Na sua notável conferência
inaugural, com aplauso da assistência, o professor Adriano Moreira fez uma
crítica contundente à orientação de “universitar os
politécnicos ou politecnizar as universidades” Mais mostrou o seu desagrado pela desvalorização do actual grau de licenciado
– “com o prestígio da Universidade
que lhe deu a primeira credencial de título académico nobilitante – por poder passar a ser obtido em três
escassos anos de estudos superiores universitários (“Diário de Coimbra”,
13.Nov.2004).
O exemplo do ensino politécnico,
de início capacitado, apenas, para formações curtas de dois anos, sem
atribuição de grau académico, até à sua exigência em conceder doutoramentos
(único patamar a que não teve acesso pela réstia de bom senso dos responsáveis
que tutelam o ensino superior), torna mais paradoxal o dislate de uma
licenciatura universitária caminhando de cavalo para burro. No debate que se
seguiu, o jubilado catedrático do Instituto Superior de Ciências Sociais e
Políticas, com muita verve, não deixou de adiantar:
“Se um médico, com três anos de formação, me receitasse uma aspirina eu não a
tomava!”
Todavia, acontece que a involução
no processo formativo de uns tantos professores teve génese muito antes do Processo de Bolonha por
serem havidas em plano de igualdade as licenciaturas universitárias e as
licenciaturas politécnicas para a
docência do 2.º ciclo do ensino básico (tendo até havido a tentativa do
ministério da Educação em utilizar idêntico critério para o 3.º ciclo).

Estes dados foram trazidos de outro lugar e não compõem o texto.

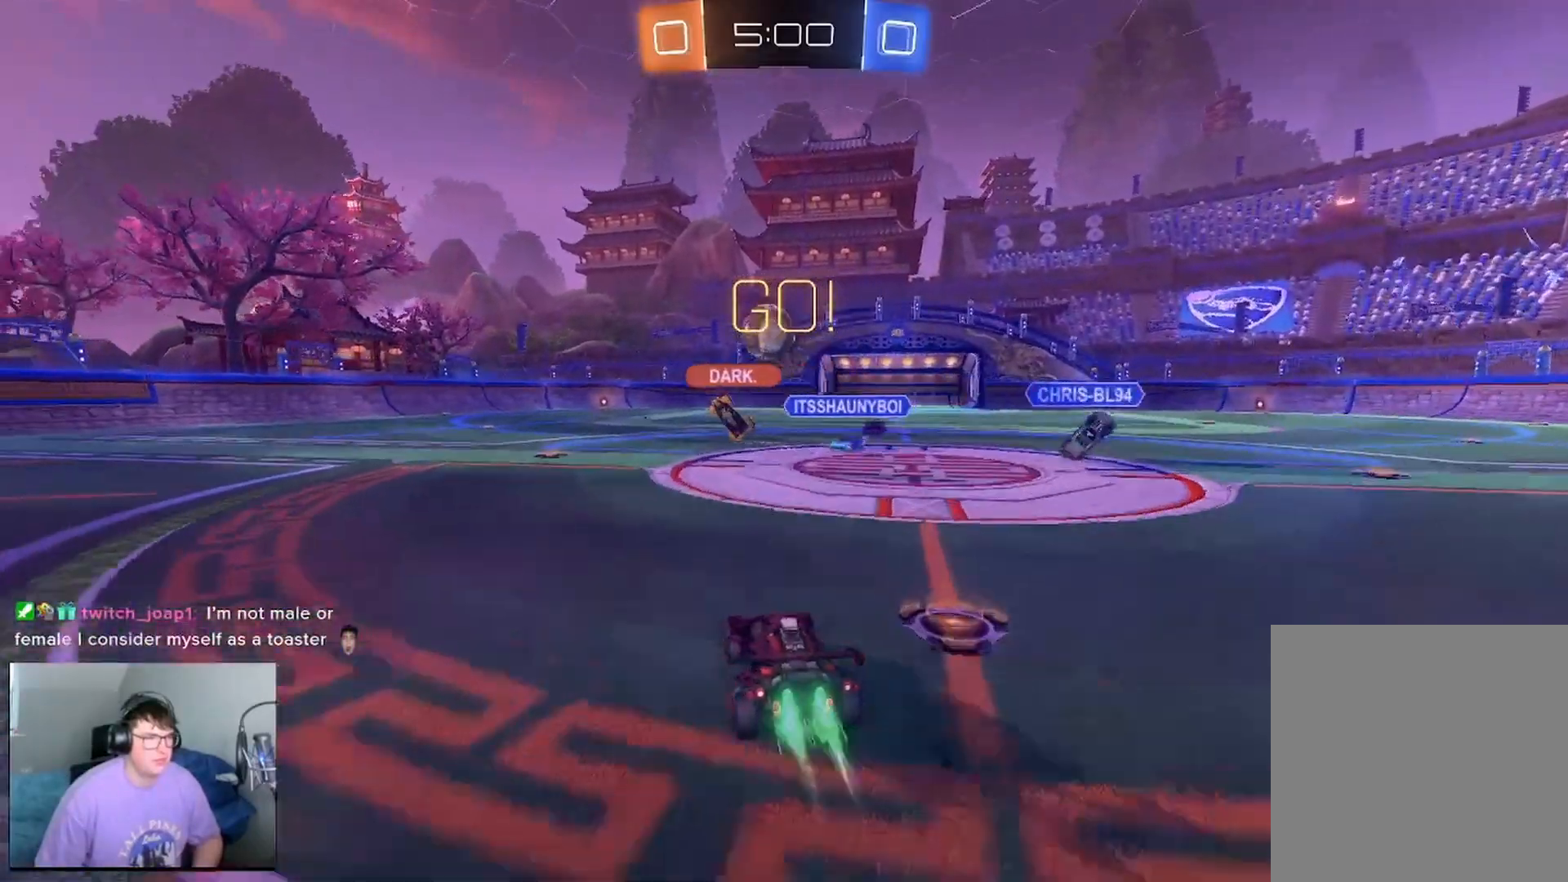
{"dt_ms": 500, "buttons": ["X", "R2"], "left_stick": "center", "right_stick": "center", "events": [[125, "left_stick", "center"], [208, "A", "down"], [250, "left_stick", "down"], [375, "A", "up"], [458, "left_stick", "center"]]}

Até com
escandalosa vantagem para estas últimas pelos motivos que julgo serem do
conhecimento da generalidade das pessoas que seguem, de uma maneira ou outra,
este statu quo.
Como amargamente referiu na altura,
o ex-bastonário da Ordem dos Advogados, José Miguel Júdice, nos últimos anos, o
ensino em Portugal deu como resultado “que uma
esmagadora maioria dos alunos [do ensino universitário] não tenha capacidade
para perceber o que lhes dizem, sendo completamente analfabetos em questões
culturais”. Pela minha parte, pergunto: É
esta a certificação de qualidade” de que faz apelo o “comunicado de Berlim”?

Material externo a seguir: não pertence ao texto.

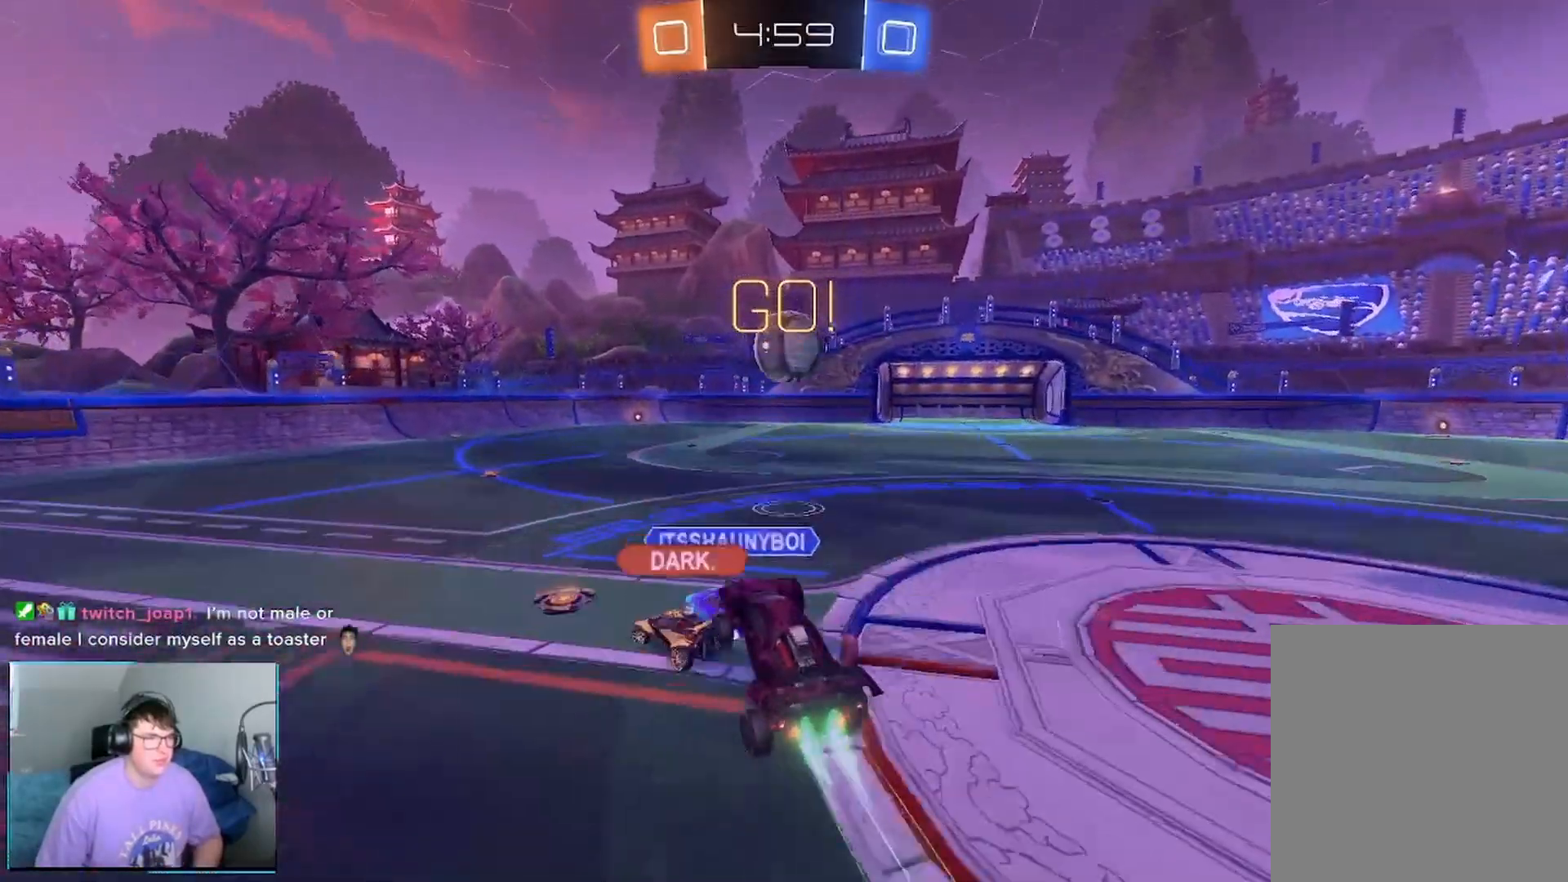
{"dt_ms": 500, "buttons": ["R2"], "left_stick": "up-right", "right_stick": "center", "events": [[125, "X", "up"], [125, "left_stick", "up"], [375, "left_stick", "up-right"]]}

Para além disso, ponho sérias
reservas que a “adopção de um sistema de graus comparável e legível” não seja seriamente dificultada, para
consumo interno, pela existência do grau de licenciado antes e depois de
Bolonha e. para consumo externo, ainda
mais dificultada, pela possibilidade dos outros parceiros comunitários se verem
em palpos-de-aranha para estabelecerem a comparação e a legibilidade entre o
seu grau de bacharel e o nosso grau de licenciado. Não poucas vezes, o desejo
de ser diferente tem o seu quê de caricato!”
Mas
será que ainda se vai a tempo e haverá vontade política para aceitar , como escreveu Edmund Burke, que “as leis mal feitas constituem a pior forma
de governo”?
Na imagem: Manifestação, em Madrid, de estudantes contra o Processo de Bolonha.